** WORK TASK **
Both the line with "Люди привыкают к" and the line with "Терминал оплаты страховой" in the records below must appear in the output, along with every line between them, exactly and with nothing added.

** EXERCISE INPUTS **
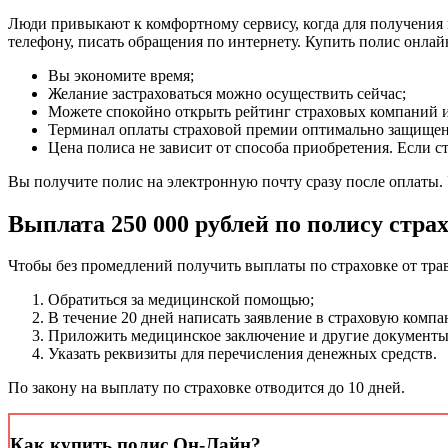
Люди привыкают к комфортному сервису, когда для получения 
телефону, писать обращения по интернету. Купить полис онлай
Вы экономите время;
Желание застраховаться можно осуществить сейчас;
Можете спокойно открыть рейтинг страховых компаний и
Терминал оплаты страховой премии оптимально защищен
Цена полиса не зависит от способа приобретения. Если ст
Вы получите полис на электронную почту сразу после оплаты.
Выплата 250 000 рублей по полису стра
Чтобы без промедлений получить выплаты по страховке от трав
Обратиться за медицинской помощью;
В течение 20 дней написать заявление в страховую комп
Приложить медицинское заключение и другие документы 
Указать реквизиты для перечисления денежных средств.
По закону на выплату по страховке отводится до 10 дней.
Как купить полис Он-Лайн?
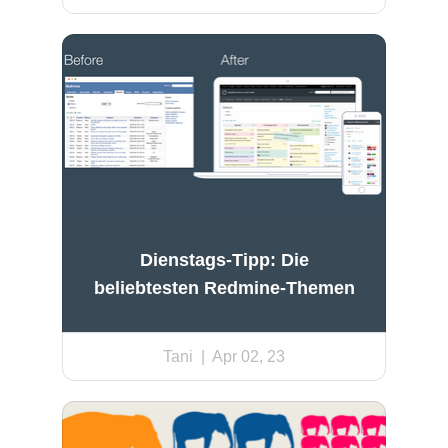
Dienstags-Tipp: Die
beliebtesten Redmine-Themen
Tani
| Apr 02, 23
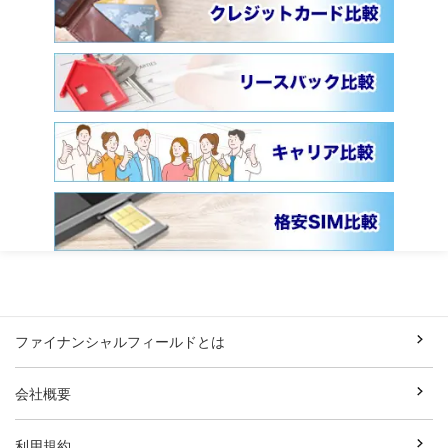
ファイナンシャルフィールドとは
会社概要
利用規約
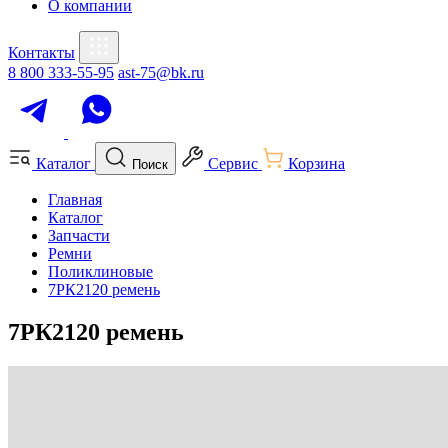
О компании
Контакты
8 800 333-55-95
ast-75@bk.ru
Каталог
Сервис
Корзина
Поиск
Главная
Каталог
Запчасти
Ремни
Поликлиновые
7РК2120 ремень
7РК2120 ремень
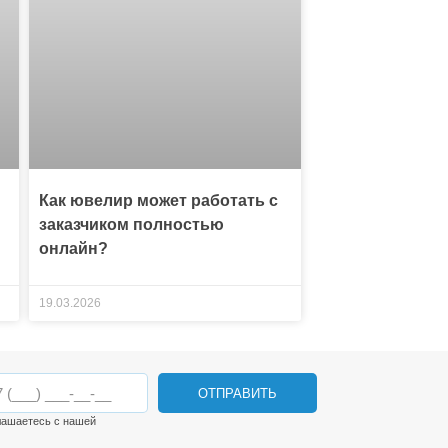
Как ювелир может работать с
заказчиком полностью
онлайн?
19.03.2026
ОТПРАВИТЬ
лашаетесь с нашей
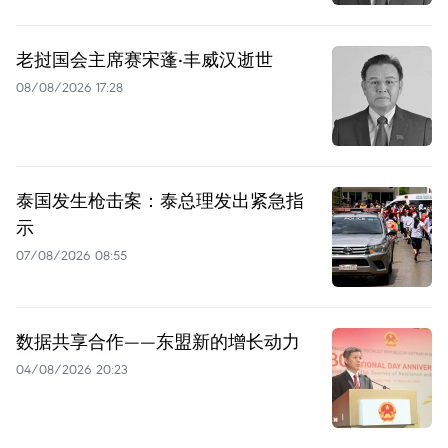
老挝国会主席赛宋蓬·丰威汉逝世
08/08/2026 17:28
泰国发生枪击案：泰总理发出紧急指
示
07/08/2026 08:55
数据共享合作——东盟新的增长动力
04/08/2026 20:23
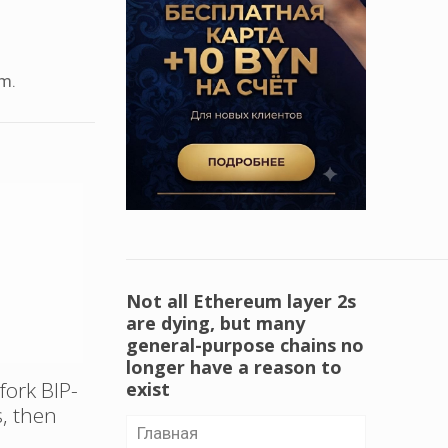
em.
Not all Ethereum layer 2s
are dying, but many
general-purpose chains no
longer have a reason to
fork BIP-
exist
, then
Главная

* * *

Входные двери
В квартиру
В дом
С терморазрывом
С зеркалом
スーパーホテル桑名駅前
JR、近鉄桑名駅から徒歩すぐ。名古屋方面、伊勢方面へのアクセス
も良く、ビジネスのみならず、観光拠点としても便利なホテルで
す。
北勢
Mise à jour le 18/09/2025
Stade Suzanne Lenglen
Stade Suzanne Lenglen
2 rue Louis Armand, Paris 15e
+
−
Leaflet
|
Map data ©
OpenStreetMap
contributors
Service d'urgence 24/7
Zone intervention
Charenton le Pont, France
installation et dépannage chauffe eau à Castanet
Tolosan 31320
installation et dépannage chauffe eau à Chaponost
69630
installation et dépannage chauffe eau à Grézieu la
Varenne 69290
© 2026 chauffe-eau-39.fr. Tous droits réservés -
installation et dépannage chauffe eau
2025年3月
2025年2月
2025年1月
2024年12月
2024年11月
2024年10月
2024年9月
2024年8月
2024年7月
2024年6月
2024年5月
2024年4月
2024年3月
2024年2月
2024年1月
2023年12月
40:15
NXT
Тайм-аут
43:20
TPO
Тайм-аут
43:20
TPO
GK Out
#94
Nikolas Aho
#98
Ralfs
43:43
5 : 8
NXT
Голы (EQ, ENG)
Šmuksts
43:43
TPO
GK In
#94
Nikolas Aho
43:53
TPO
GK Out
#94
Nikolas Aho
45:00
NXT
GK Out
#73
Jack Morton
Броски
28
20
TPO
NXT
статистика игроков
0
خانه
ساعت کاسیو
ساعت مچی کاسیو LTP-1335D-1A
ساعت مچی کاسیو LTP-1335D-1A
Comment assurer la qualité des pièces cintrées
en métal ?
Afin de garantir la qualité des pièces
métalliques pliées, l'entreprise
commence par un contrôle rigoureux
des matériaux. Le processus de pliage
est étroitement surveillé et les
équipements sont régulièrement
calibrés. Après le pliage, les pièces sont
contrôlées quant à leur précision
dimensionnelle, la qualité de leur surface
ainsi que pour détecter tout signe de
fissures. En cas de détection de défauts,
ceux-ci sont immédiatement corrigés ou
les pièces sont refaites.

** FINISHED TASK **
Люди привыкают к комфортному сервису, когда для получения 
телефону, писать обращения по интернету. Купить полис онлай
Вы экономите время;
Желание застраховаться можно осуществить сейчас;
Можете спокойно открыть рейтинг страховых компаний и
Терминал оплаты страховой премии оптимально защищен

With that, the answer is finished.